EC2 SSH Jump Box Design

Create an EC2 SSH jump box in just a few minutes.

What's a Jump Box?

An SSH Jump Box is simply a single, hardened server that you "jump" through in order to access other servers on the inner network. Sometimes called a bastion or relay host, it's simply a server that all of your users can log into and use as a relay server to connect to other servers.

This article is geared for EC2 deployment inside a VPC but this design should work anywhere you can use Userify, such as in your own Datacenter, Google, Azure, etc.

To build a jumpbox with Userify, just create a Jumpbox group and paste the regular Userify cloudinit script into the EC2 script box!


  1. Create a Userify Project called "Jumpbox" with a Userify Server Group called "Production".

  2. Enable each of the users (only 'user' permission is needed) that will log into any server in that particular VPC or environment.

  3. For each group, launch a new jump box instance for each of your environments or VPC's. (In a VPC, launch it in your public subnet. For EC2 Classic, launch it anywhere.)

  4. Paste in the UserData (CloudInit) script into the "Advanced" section on the "Instance Details" launch page and launch!

  5. You're done!

Lock down the other servers in the VPC and the Jumpbox (see below) as needed.

How to Log In

  1. First SSH into the Jump Box. Use the -A switch, which allows forwarding of the connection beyond the Jumpbox. (This works on both Linux and Mac; Windows users should enable "Allow Agent Forwarding" under the Connection > SSH > Auth section of the Jumpbox Putty connection.)

  2. Once logged into the Jumpbox, simply ssh into the desired server! Use of -A is no longer necessary.

Security Considerations and Tips

  • Obviously your servers no longer need port 22 available to the outside world -- but the Jump box still needs access to them!

  • An effective Jump Box will simply contain the minimal software needed to run an SSH server and the Userify agent. Use whatever hardening techniques you prefer on this server.

  • Users only need user level permissions unless they need to administer the jumpbox server itself.

  • Many users harden the instance, install fail2ban or denyhosts, change the default port 22 to an unusually high port (such as 31000), or even block access from unknown networks.

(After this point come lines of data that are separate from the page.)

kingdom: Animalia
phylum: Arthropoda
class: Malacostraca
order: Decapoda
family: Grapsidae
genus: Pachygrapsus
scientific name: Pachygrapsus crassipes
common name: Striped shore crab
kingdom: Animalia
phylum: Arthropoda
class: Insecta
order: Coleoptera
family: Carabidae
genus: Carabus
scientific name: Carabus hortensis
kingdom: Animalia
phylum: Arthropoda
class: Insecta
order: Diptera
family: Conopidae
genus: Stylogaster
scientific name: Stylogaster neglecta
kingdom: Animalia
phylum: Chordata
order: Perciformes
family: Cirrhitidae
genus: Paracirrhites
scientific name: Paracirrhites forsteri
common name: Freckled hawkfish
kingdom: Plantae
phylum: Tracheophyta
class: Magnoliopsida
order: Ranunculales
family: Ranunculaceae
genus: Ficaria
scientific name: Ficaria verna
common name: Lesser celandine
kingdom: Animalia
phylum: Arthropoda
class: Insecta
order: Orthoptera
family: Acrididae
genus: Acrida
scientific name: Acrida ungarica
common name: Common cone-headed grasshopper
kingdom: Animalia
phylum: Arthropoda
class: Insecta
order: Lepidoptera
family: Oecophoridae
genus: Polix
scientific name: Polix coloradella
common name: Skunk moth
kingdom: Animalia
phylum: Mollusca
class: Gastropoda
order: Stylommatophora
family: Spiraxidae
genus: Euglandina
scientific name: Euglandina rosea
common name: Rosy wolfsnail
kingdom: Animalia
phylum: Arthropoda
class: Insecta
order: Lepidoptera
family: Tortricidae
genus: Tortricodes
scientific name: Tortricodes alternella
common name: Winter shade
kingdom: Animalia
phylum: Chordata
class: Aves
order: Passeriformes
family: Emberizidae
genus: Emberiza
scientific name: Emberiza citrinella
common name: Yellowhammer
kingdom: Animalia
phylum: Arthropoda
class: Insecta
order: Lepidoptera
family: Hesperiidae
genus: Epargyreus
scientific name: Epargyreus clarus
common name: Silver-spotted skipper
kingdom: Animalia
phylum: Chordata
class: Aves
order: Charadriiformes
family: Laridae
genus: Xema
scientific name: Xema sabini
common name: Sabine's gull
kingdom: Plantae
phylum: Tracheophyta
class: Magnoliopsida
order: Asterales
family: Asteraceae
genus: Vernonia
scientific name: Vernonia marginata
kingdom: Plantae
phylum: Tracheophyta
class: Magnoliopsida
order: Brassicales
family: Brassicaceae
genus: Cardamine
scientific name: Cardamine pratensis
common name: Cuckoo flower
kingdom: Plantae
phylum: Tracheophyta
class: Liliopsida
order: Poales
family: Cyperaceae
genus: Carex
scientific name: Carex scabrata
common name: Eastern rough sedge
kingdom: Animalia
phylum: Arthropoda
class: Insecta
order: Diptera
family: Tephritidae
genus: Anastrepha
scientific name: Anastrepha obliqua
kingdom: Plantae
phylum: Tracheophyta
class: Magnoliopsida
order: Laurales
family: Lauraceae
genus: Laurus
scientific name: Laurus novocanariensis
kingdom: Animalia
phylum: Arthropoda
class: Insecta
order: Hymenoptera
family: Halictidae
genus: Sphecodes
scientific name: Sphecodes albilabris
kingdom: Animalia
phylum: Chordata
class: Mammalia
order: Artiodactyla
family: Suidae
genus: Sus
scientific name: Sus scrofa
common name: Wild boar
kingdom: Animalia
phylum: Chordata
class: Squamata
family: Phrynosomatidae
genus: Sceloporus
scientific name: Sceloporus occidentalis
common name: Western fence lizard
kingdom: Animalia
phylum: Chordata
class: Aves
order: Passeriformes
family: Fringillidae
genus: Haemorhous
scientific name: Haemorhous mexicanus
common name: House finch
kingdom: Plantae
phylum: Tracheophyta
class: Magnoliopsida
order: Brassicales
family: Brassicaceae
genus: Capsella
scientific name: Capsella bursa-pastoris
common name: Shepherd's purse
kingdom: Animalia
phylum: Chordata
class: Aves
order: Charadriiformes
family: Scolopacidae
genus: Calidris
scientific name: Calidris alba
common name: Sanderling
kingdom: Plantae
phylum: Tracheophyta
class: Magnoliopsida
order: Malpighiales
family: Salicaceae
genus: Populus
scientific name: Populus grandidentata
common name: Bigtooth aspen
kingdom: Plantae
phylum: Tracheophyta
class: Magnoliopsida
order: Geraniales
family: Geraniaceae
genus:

  • You only need one Jumpbox for each network. Although you could create multiple for high availability in some circumstances, it might be easier to create an Auto-scaling Group (ASG) with a minimum and maximum size of one. The only requirement is that the Userify shim gets installed on it (see step 4), making it about the simplest ASG possible!

  • You can lock down users by each of your environments (dev, staging, test) or for each of your regions (east, west, etc). Just add an extra Jump Box for each environment and configure your AWS security groups (firewall) to only allow SSH access from the Jumpbox for that environment.

  • As with any Jump Box, users with 'root' permission can hijack other users' session and possibly gain root access to servers they wouldn't otherwise have access to.